***** Data

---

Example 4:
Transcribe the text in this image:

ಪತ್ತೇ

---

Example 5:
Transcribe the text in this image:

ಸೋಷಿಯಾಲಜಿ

**********

§ Problem statement
After reading through the records, retype all of them exactly.

§ Answer area
---

Example 4:
Transcribe the text in this image:

ಪತ್ತೇ

---

Example 5:
Transcribe the text in this image:

ಸೋಷಿಯಾಲಜಿ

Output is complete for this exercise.